Credit: pskinner@ajc.com

Credit: pskinner@ajc.com

Pedestrians, cyclists are entitled to safely use streets

Re: Bill Torpy’s Feb. 27 opinion column, “The endless debate over cars, streets and bikes carries on,” Torpy misses the mark.

Cyclists — and other non-drivers — are not the almighty political force he seems to see them as. They’re only looking out for their physical safety. Narrow or non-existent sidewalks, infrequent public transit and the city’s lattice of five-lane or wider roads make Atlanta’s built environment actively hostile to anyone not in a car.

These problems are exacerbated by many Atlanta drivers, who treat pedestrians and cyclists as nuisances or trespassers rather than as being equally entitled to use our streets. If Atlanta had city planning that considered literally anyone other than drivers, or drivers who gave cyclists’ and pedestrians’ safety more than a passing thought, drivers wouldn’t face the inconvenience of separated bike lanes created from current car lanes.


Injustices of poorly controlled development must end

Chronic problems are caused when development costs are shifted from investors to taxpayers and customers. The most obvious injustice is disproportionate growth in corporate profits relative to wages, especially unfair to consumers suffering high inflation.

In recent years, 53.9% of price increases were attributed to corporate profits, nearly five times the average profit-rate increases documented over the previous 40 years. Meanwhile, recent labor costs were only 7.9% of price increases, yet they accounted for an average of 61.8% of rising prices in prior decades.

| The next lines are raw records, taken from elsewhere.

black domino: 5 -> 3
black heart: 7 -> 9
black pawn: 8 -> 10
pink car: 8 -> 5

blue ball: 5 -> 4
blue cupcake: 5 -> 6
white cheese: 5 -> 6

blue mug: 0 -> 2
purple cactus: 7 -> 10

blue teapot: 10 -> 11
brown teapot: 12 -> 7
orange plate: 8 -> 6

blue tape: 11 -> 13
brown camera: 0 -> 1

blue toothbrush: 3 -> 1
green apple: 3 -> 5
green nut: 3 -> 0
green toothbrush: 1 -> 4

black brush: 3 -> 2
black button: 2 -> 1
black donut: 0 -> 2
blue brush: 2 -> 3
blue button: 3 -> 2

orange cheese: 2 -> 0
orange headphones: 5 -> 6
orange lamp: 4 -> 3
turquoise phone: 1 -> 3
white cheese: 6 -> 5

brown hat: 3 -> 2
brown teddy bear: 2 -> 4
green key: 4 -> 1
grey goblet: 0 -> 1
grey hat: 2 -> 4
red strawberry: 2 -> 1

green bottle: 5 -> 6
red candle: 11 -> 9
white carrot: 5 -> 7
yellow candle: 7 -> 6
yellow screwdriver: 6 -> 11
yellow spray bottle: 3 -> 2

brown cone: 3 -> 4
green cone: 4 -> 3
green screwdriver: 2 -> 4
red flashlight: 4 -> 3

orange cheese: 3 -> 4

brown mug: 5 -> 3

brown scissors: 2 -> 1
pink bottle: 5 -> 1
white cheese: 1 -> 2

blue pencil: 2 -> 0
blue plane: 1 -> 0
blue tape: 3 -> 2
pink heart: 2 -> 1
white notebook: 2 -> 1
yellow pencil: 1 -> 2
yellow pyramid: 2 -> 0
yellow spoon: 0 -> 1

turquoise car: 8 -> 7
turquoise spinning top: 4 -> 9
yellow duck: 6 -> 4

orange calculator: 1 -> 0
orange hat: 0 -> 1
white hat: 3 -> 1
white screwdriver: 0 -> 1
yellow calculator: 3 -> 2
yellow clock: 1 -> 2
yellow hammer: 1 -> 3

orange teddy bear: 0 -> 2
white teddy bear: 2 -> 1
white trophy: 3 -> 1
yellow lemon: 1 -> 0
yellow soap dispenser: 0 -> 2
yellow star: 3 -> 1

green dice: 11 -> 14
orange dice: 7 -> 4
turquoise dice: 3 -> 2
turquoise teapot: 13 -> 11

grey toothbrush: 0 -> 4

Profits contributing to inflation have soared while labor costs shrunk to about one-eighth of their previous portion of price increases.

Likewise, when businesses pay less than their fair share of taxes, added infrastructure costs are imposed on consumers and taxpayers.

Similarly, inadequately controlled pollution compounds health costs, worsened by heat-trapping climate-change emissions.

To protect our citizens, Georgia’s corporate proposals must be rigorously evaluated instead of being irresponsibly promoted, regardless of the consequences. Reversing the 2010 Citizens United Supreme Court decision would also improve outcomes.